Eircom has confirmed that a number of telecoms operators are signed up to access its next-generation broadband (NGBG) network that will give every DSL subscriber entry-level broadband of up to 8Mbps.
The incumbent operator this morning told Siliconrepublic.com that it will upgrade broadband users to eight times faster speeds than the lowest broadband service for free over the coming months, and the plan is to ensure that 1m people can receive 8Mbps broadband by the end of the year.
CTO Geoff Shakespeare told Siliconrepublic.com that the upgrade is, metaphorically speaking, a move from single lane highways to 16-lane highways in terms of speed.
He confirmed that the upgrade – which involves deploying transmission solutions to layer 2 and layer 3 parts of the Eircom system as well as migration from DSLAM to new Ethernet over WBN backhaul – represents an investment of some €100m.
Eircom broadband upgrade
CEO Paul Donovan said that Eircom’s entry-level 1Mbps broadband will automatically move to 8Mbps and that broadband customers on 1Mbps, 3Mbps and 7Mbps broadband will be upgraded for free.
The new speeds will be initially available in Dublin but the upgrade will be extended to all major urban areas, including Cork, Limerick, Galway and Waterford by the end of the year.
In terms of consumer products, 8Mbps NGB Basic (10Gb download allowance) will cost €24.99, including VAT. The 8Mbps NGB Regular (with 30Gb download allowance) will cost €29.99 a month and NGB Advanced (with unlimited downloads) will cost €39.82, including VAT.
For businesses, Eircom’s Business Lite Next Generation with up to 8Mbps with a 10Gb download allowance will cost €20.65 ex VAT, while Business Lite Plus Next Generation will have a 30Gb download allowance and will cost €24.78, ex VAT.
Donovan said that by the end of this year, 60pc of Eircom’s network will be upgraded to NGB.
One of the most important elements is the sea change in Eircom’s attitude to wholesale. Donovan quipped that previously you would never have seen an Eircom wholesale executive at a press conference.
‘An economic asset’
Wholesale manager John McKeown got straight to the point: “This is an economic asset. If Ireland is going to get out of the economic doldrums, it is important that this asset gets used as much as possible. We will be sharing this asset with wholesale customers.
“We listened to them and there were four key points: scale, capability, control and value. In terms of scale we can give them the ability to sell high-speed broadband to more than 1m phone lines. In terms of capability, under the existing regulatory regime, products were slimmed down and they weren’t able to specify the user experience to customers. With NGB, they’ll be able to specify speed and contention.

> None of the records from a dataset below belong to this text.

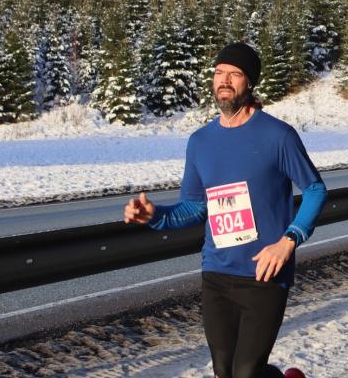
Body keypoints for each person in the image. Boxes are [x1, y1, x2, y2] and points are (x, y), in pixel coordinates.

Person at [124, 42, 326, 378]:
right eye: (219, 73)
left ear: (250, 83)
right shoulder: (200, 142)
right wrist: (155, 216)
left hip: (264, 274)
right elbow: (195, 206)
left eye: (235, 74)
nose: (225, 80)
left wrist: (288, 241)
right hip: (216, 273)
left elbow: (316, 190)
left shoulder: (278, 136)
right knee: (224, 372)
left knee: (246, 372)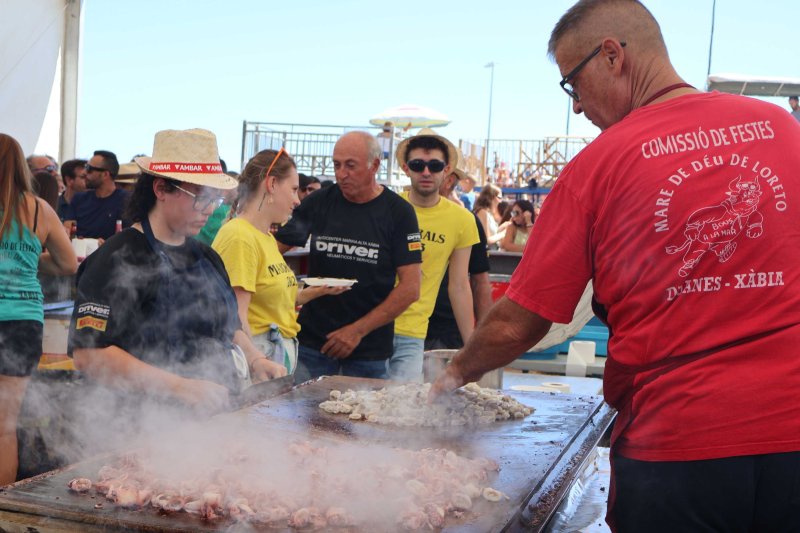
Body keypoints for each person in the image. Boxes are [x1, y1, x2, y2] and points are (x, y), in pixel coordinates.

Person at [431, 1, 800, 531]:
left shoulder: (598, 164)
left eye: (571, 86)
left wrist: (457, 372)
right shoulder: (783, 129)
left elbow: (521, 320)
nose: (576, 108)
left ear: (611, 56)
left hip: (677, 445)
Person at [68, 129, 286, 421]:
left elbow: (228, 325)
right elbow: (89, 356)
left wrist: (255, 358)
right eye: (201, 197)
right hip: (138, 425)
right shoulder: (115, 259)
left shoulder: (207, 257)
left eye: (216, 199)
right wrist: (181, 387)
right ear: (160, 189)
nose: (210, 209)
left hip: (210, 420)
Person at [275, 131, 421, 381]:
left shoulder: (399, 213)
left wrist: (356, 331)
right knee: (303, 419)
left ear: (374, 165)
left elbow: (411, 288)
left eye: (350, 166)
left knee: (362, 418)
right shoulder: (319, 202)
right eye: (336, 165)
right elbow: (273, 250)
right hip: (313, 343)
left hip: (369, 349)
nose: (341, 174)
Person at [213, 149, 347, 375]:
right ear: (272, 184)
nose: (297, 200)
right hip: (258, 363)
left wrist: (319, 290)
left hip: (272, 357)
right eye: (294, 190)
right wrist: (254, 366)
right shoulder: (240, 236)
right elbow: (235, 317)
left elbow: (274, 295)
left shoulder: (264, 236)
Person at [0, 133, 77, 484]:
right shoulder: (38, 209)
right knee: (4, 427)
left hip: (17, 322)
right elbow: (67, 263)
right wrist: (29, 261)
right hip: (21, 323)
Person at [389, 130, 478, 381]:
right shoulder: (388, 207)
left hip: (412, 333)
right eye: (418, 165)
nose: (426, 172)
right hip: (373, 329)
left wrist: (471, 347)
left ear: (446, 170)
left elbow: (460, 285)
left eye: (434, 165)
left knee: (400, 409)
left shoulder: (462, 219)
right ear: (407, 169)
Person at [425, 168, 493, 351]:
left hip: (446, 331)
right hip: (397, 328)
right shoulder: (398, 212)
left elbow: (480, 282)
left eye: (433, 167)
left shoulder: (466, 221)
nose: (424, 173)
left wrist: (482, 338)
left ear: (449, 181)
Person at [63, 150, 130, 239]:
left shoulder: (126, 200)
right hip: (79, 251)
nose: (85, 173)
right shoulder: (79, 198)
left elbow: (127, 237)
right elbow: (67, 231)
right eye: (86, 167)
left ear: (105, 174)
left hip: (110, 252)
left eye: (89, 169)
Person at [473, 183, 505, 248]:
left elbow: (491, 233)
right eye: (499, 198)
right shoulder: (482, 213)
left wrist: (503, 227)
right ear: (491, 198)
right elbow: (486, 240)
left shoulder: (488, 213)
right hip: (488, 254)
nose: (500, 201)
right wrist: (503, 233)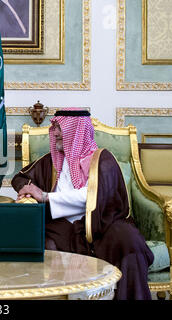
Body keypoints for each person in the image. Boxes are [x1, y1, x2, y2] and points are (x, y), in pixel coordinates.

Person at [11, 108, 154, 300]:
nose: (55, 133)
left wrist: (44, 196)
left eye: (59, 128)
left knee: (129, 241)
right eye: (54, 128)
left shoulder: (103, 160)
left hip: (102, 224)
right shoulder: (51, 161)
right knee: (41, 243)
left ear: (75, 131)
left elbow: (93, 196)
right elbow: (20, 178)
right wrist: (29, 188)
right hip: (61, 225)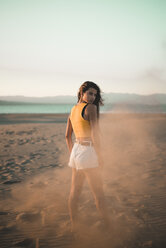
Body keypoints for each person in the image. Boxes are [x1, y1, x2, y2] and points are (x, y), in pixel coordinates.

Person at [65, 81, 109, 231]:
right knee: (99, 194)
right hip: (88, 151)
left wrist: (74, 154)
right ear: (81, 92)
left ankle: (74, 225)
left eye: (95, 95)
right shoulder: (91, 108)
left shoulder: (72, 109)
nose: (92, 97)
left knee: (74, 191)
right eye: (90, 93)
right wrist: (100, 155)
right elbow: (94, 134)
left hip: (77, 150)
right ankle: (109, 227)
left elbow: (67, 136)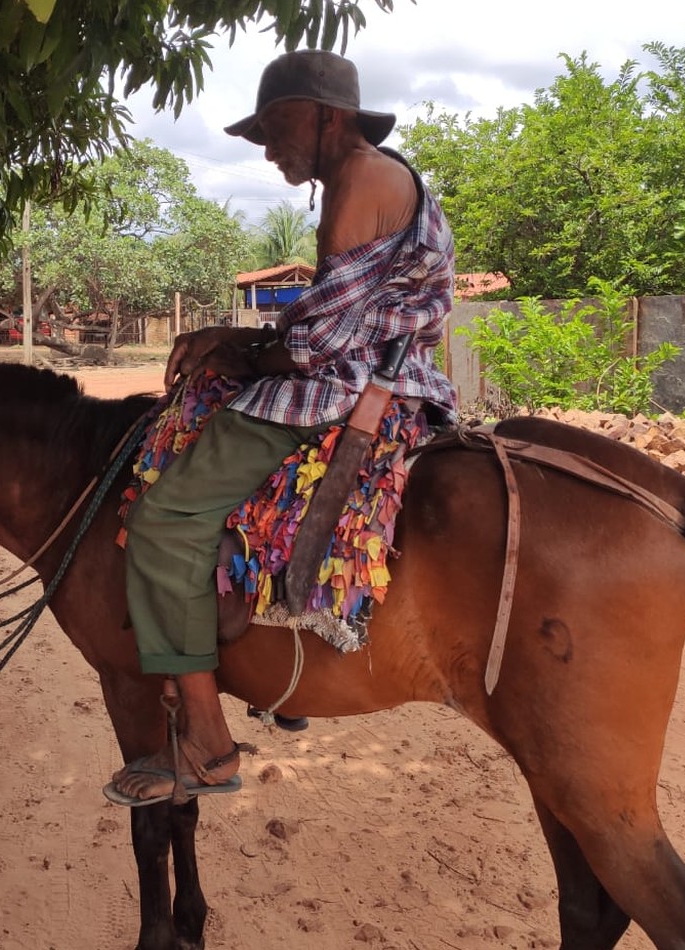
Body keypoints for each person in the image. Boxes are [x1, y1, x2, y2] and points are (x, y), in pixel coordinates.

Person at [105, 49, 456, 807]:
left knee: (165, 518)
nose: (268, 148)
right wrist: (230, 338)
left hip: (343, 390)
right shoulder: (392, 175)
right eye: (261, 133)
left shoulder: (358, 180)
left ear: (330, 115)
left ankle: (205, 740)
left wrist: (233, 348)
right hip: (400, 378)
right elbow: (333, 310)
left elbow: (312, 348)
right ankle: (272, 664)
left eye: (277, 125)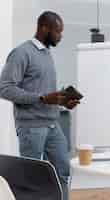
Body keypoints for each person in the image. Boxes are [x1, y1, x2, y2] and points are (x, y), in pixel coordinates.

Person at [0, 11, 79, 200]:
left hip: (53, 125)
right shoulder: (21, 53)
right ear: (44, 28)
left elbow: (44, 93)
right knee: (32, 180)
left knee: (63, 172)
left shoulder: (46, 54)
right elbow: (4, 88)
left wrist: (63, 101)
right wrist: (42, 98)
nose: (61, 36)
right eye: (58, 31)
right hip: (31, 128)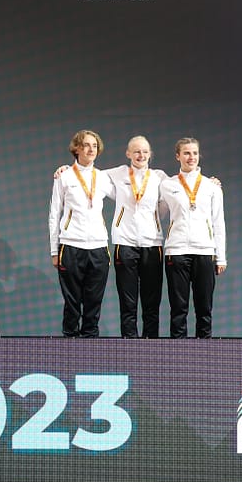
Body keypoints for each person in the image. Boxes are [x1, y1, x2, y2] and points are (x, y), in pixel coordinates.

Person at [48, 130, 115, 338]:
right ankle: (70, 338)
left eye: (94, 145)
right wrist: (54, 250)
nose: (91, 149)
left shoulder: (103, 177)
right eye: (86, 145)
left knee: (94, 301)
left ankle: (90, 341)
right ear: (76, 148)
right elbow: (54, 214)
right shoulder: (64, 176)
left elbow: (128, 192)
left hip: (98, 246)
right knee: (72, 301)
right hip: (71, 245)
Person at [157, 137, 226, 338]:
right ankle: (178, 350)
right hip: (176, 250)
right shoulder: (167, 185)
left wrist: (220, 257)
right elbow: (158, 214)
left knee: (204, 307)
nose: (191, 157)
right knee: (178, 308)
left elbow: (218, 222)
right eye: (186, 153)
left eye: (195, 153)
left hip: (204, 250)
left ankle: (204, 350)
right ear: (177, 156)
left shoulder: (211, 186)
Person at [106, 136, 168, 338]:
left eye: (145, 151)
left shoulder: (159, 177)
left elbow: (180, 189)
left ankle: (151, 344)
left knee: (152, 301)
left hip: (152, 243)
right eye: (136, 151)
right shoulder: (118, 173)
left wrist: (211, 182)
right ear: (128, 154)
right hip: (124, 242)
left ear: (150, 154)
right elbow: (90, 176)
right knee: (128, 301)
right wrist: (66, 169)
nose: (141, 155)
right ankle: (129, 343)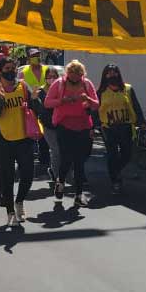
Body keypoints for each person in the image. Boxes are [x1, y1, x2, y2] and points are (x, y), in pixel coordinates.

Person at [0, 57, 43, 226]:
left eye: (13, 68)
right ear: (0, 71)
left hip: (24, 138)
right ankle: (10, 210)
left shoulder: (23, 86)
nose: (11, 71)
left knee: (27, 175)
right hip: (3, 141)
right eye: (7, 68)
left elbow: (37, 108)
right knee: (7, 178)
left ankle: (20, 201)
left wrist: (34, 99)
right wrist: (1, 99)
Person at [44, 60, 99, 207]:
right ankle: (60, 182)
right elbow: (47, 103)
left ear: (82, 74)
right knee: (67, 159)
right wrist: (62, 100)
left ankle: (78, 195)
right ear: (68, 73)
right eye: (72, 73)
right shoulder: (59, 83)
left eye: (78, 74)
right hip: (64, 126)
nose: (75, 77)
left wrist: (87, 99)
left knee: (79, 162)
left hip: (83, 126)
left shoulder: (87, 84)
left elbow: (96, 104)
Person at [97, 64, 145, 195]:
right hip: (108, 128)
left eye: (114, 72)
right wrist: (94, 126)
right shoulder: (101, 92)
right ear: (105, 75)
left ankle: (115, 171)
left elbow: (136, 105)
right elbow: (95, 110)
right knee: (112, 155)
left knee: (127, 154)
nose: (112, 75)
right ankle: (115, 181)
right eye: (109, 73)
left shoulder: (128, 89)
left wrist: (141, 122)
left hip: (125, 127)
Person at [36, 66, 60, 183]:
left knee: (62, 150)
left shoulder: (62, 89)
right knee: (55, 150)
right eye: (49, 77)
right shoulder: (41, 91)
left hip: (61, 124)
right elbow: (41, 108)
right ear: (45, 78)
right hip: (48, 125)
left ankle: (55, 170)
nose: (51, 79)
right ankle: (56, 175)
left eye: (54, 77)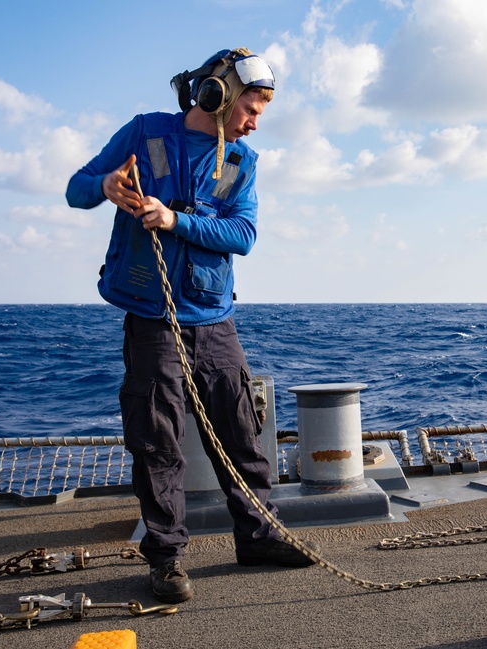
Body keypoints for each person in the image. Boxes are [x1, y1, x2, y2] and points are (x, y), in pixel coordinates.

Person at [66, 47, 315, 604]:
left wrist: (176, 219)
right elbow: (74, 190)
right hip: (152, 322)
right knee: (157, 445)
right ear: (217, 95)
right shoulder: (143, 132)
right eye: (251, 108)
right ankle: (167, 561)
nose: (254, 123)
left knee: (241, 435)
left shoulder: (242, 162)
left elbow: (243, 236)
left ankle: (259, 537)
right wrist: (106, 185)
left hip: (214, 323)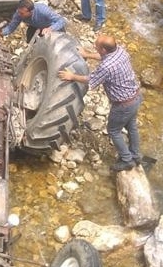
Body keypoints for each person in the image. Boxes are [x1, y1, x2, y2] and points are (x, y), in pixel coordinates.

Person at [58, 34, 143, 172]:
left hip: (123, 104)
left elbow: (91, 81)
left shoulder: (106, 67)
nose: (94, 47)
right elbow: (103, 57)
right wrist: (87, 54)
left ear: (103, 49)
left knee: (113, 131)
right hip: (135, 97)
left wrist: (72, 76)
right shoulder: (120, 51)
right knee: (132, 126)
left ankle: (127, 160)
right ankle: (136, 155)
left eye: (96, 46)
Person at [0, 0, 67, 43]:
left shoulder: (43, 11)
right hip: (36, 26)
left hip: (53, 28)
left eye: (22, 13)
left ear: (31, 12)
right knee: (30, 40)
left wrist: (50, 29)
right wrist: (1, 33)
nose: (19, 15)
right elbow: (11, 27)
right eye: (19, 12)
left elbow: (61, 20)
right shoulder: (19, 13)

“In terms of control, the flexibility of unbundling model, without investment in all the network assets, they’ll have an open port without the big upfront investment. And in terms of value, with up to 8Mbps, they can specify products they want to sell from €4.90 wholesale prices. We consider this a good response that indicates Ireland’s digital nervous system will be in good rude health. We spent a lot of money building this network, we’d like them to use it. We’re open for business,” McKeown said.
Asked if the NGB plan will make use of Eircom’s Meteor mobile network to bridge broadband in areas not connected to DSL, Donovan said: “What we’ve done, it is very clear that there’s no point rolling out a ‘me too’ 2Mbps indoor experience. Given that mobile is a shared medium, we will have taken out the access contention issue. At this 150 of aggregation, sites are fibred up. In effect, 40pc of our mobile base stations are fibre ready.”
In terms of the road map for the new NGB infrastructure, Donovan said the next step on the road map is to move to 24Mbps speeds. “The reason why we have gone for 8Mbps to start with is to meet as many customer needs first.”
Fibre investment across Ireland
Donovan said the NGB is a precursor to the inevitable fibre investment that will be needed across the entire country. “Along with the other CEOs of incumbents around the world, we all want the same thing. We want to have an underpinned business model that can make sure that what will be a major capital investment will get a major return.
“We need to work out the regulatory models around fibre to lay that future down and reduce the amount of risk. I want to make it very clear that I don’t believe in the future Eircom will be the sole provider of fibre in this country.
“We need to make sure that access happens and that telecoms companies work together to reach as many households as possible.
“It would be a tragedy in the fibre world if we were to repeat the errors of the past, where networks overbuilt in certain areas where would be huge amounts of theoretical capacity. It is very much our challenge, as well as our partners’, in industry. We are coming at this with a much more open perspective than we would have in the past,” Donovan said.